Cepi menilai sprindik Novanto sebagai tersangka tidak sah.
Hakim menilai sprindik Novanto yang dikeluarkan KPK tidak menunjukkan proses
penyelidikan terhadap Novanto.
Selain itu, bukti yang diajukan bukan berasal dari tahap
penyelidikan dan penyidikan sendiri untuk perkara Novanto, tetapi dalam perkara
lain. Hakim menilai, hal itu tidak sesuai dengan prosedur penetapan tersangka
dalam perundang-undangan maupun SOP KPK.
"Penetapan yang dilakukan oleh termohon untuk
menetapkan pemohon sebagai tersangka tidak didasarkan pada prosedur dan
tata-cara ketentuan perundang-undangan nomor 30 tahun 2002 tentang Komisi
Pemberantasan Tindak Pidana Korupsi," kata Cepi.
Akibat penetapan yang tidak sah, majelis hakim memutuskan bahwa
surat perintah dimulainya penyidikan (SPDP) terhadap Novanto dianggap tidak
berlaku.

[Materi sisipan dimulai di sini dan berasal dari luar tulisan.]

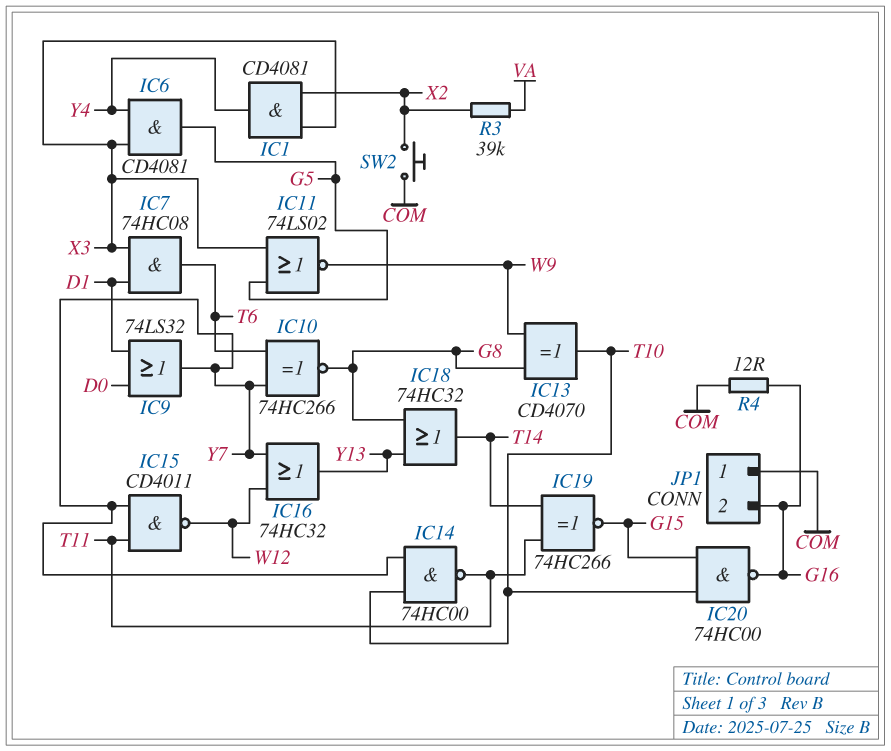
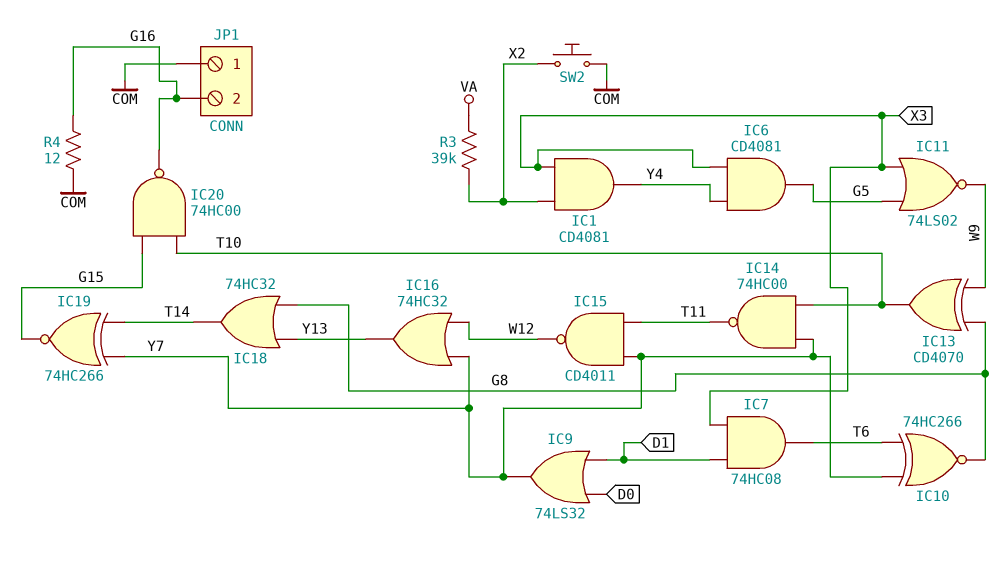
IC19: XNOR 74HC266 (in T11, in T14, out G15) -> XNOR 74HC266 (in T14, in Y7, out G15)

Pengadilan memerintahkan KPK agar menghentikan penyidikan terhadap
Novanto.
KPK sendiri menetapkan Ketua DPR RI, Setya Novanto, sebagai
tersangka kasus dugaan korupsi proyek e-KTP, pada Senin 17 Juli 2017. Penetapan
tersangka itu, berdasarkan hasil gelar perkara yang telah dilakukan oleh KPK
dalam pengembangan kasus sebelumnya.
Ketua Umum Partai Golkar ini disangkakan dengan pasal 2 ayat
(1) atas pasal 3 Undang-Undang Nomor 31 Tahun 1999 sebagaimana telah diubah
dengan Undang-undang Nomor 20 Tahun 2001 tentang Pemberantasan Korupsi jo pasal
55 ayat (1) ke-1 KUHP.
Tersangka kasus dugaan korupsi proyek e-KTP tersebut lantas
mengajukan permohonan praperadilan untuk
melawan Komisi Pemberantasan Korupsi (KPK) ke Pengadilan Negeri Jakarta
Selatan, terkait menguji sah atau tidak sahnya penetapan tersangka kasus dugaan
korupsi proyek eKTP terhadapnya oleh KPK.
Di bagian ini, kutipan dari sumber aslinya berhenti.